___ TRECHO SELECIONADO ___

06
de maio de 2013 | N° 17424
LUIZ
ANTONIO DE ASSIS BRASIL
Tia Célia
Há pessoas
que passam pela vida sem deixar rastro. Nada constroem de visível e têm horror à
notoriedade. Surpreendem-nos ao morrer, porque já as julgávamos mortas. No
entanto, podem ser dotadas de grande espírito, mas que permanece recolhido em
sua intimidade mais exclusiva. Esta é a trajetória dos anacoretas, das monjas,
daqueles seres que não querem ir além daquilo que lhe foi dado.
A
literatura está cheia de personagens que se anulam, sendo exemplos Félicité, de
Um Coração Simples, de Flaubert, ou a prima Biela, de Uma Vida em Segredo, de
Autran Dourado. Sucede que, em ambos os casos, essas personagens, na sua anulação
voluntária, acabam por revolver as emoções de uma casa inteira. São pessoas que
querem anular-se como forma de mostrar que existem e, assim, inconformar-se com
o destino.
Uma
terceira forma de atitude é vista naquelas pessoas cujo pequeno mundo é suficiente
para comportar a humanidade inteira. Seu bem é resultado do bem alheio. As vitórias
dos outros são suas vitórias. Quase nada precisam para si mesmas. Vivem do bem
que realizam. Em seu rosto, há um sorriso receptivo, acolhedor. Tal como no
mundo físico, seu universo está em contínua expansão.

___ EXTRATO DE DADOS ___

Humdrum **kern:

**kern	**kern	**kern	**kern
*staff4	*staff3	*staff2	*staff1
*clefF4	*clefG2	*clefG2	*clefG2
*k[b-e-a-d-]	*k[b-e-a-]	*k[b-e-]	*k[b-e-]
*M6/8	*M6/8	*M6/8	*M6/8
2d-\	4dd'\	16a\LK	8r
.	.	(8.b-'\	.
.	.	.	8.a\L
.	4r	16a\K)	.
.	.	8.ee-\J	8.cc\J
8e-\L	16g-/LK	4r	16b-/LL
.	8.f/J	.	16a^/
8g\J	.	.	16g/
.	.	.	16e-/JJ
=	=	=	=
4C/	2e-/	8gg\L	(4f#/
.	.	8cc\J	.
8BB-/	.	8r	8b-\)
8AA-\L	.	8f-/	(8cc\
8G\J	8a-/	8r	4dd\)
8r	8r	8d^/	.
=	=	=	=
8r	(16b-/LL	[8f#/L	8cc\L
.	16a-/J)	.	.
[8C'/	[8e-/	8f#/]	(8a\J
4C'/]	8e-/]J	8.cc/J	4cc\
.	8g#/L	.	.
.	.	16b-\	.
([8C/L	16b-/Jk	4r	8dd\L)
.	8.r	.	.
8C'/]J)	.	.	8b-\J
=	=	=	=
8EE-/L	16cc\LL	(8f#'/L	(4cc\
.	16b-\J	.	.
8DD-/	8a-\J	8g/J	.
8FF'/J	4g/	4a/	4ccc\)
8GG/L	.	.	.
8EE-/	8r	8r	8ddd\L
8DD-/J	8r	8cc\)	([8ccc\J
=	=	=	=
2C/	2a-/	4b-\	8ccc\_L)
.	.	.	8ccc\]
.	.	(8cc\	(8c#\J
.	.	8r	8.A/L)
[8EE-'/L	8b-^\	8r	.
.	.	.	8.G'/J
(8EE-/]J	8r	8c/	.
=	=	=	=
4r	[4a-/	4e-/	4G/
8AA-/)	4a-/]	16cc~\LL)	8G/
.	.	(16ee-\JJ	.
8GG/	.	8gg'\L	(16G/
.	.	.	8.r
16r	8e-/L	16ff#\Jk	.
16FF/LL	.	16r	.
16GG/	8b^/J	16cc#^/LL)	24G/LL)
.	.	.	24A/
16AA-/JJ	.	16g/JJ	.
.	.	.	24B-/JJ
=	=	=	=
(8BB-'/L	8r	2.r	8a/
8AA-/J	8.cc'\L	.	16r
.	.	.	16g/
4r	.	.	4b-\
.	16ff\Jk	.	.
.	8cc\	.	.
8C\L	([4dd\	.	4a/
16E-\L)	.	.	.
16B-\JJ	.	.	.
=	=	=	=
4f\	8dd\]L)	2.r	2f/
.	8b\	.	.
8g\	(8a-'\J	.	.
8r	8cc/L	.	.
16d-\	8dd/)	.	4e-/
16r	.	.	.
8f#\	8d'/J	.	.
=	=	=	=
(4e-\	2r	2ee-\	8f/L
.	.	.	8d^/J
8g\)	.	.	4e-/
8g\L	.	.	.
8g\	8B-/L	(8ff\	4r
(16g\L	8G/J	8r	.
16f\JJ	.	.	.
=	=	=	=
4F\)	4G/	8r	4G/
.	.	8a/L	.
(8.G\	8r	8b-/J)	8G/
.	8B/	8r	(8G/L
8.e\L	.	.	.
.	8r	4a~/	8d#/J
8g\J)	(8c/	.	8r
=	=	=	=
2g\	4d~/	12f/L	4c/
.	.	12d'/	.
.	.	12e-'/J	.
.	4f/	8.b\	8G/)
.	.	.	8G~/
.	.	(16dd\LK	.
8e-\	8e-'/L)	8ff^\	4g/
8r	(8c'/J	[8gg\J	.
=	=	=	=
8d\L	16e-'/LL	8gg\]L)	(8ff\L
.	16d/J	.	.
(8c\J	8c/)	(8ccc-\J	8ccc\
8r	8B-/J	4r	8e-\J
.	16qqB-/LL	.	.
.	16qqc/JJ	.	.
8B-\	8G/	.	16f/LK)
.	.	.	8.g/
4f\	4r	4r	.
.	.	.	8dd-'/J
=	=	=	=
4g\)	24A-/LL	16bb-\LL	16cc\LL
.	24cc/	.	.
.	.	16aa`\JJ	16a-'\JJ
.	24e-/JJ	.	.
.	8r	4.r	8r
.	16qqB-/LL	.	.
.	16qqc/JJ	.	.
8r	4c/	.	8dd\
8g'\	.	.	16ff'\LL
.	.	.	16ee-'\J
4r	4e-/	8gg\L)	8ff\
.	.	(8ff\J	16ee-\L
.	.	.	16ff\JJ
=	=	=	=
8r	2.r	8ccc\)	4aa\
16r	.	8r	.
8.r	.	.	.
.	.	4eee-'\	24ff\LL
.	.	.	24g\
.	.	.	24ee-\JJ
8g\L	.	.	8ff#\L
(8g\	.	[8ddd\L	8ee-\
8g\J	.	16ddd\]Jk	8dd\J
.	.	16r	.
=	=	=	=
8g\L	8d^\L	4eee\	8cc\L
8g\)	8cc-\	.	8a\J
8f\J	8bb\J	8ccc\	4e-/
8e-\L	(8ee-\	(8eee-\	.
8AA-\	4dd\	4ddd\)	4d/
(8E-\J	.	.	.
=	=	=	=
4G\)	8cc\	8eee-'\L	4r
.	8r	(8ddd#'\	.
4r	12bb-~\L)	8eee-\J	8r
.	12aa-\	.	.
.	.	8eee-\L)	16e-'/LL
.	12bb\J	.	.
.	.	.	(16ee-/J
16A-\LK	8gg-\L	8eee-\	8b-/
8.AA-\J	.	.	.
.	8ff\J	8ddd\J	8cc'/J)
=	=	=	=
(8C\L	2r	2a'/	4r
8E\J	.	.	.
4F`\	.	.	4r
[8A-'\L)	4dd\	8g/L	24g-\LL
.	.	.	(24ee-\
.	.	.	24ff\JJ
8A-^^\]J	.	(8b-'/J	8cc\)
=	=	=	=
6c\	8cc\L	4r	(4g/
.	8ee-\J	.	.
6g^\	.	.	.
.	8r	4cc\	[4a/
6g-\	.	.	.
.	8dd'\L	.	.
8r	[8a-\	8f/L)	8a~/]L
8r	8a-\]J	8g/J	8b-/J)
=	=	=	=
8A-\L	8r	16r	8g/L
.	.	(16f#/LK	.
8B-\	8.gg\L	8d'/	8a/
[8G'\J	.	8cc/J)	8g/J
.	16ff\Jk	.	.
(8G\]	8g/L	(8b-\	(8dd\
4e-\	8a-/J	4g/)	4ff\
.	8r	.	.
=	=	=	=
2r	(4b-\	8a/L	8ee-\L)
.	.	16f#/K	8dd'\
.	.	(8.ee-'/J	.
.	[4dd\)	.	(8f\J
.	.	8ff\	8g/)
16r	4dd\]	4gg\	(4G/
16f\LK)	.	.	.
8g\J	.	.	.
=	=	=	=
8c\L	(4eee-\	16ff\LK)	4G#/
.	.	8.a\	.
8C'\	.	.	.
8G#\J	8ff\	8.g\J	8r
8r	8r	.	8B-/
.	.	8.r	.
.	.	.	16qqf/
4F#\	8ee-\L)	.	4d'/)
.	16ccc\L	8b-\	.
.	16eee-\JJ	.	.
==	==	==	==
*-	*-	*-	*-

___

* [EXECUTE A TAREFA]
Dê sequência à crônica "Tia Célia" a partir da frase final, que trata do universo em contínua expansão.

* [RESPOSTA REDIGIDA]
Tia
Célia pertencia a esse último grupo. Era uma senhora ágil, alinhada,
onipresente, brilhante. A idade só aumentava sua prestativa agitação interior.
Tinha
tempo para todos e para si mesma. Telefonava ou mandava recados dos mais
inesperados lugares. Lia todos os livros, e os livros dos sobrinhos eram os
mais comentados. Um de seus hábitos mais expressivos e caracterizadores era,
tal como fazem os russos, o de tratar a todos no diminutivo, como resultado de
anos de prática da generosidade. Isso a obrigava a operações linguísticas
complicadas, mas acabava por criar neologismos perfeitamente exatos e fascinantes.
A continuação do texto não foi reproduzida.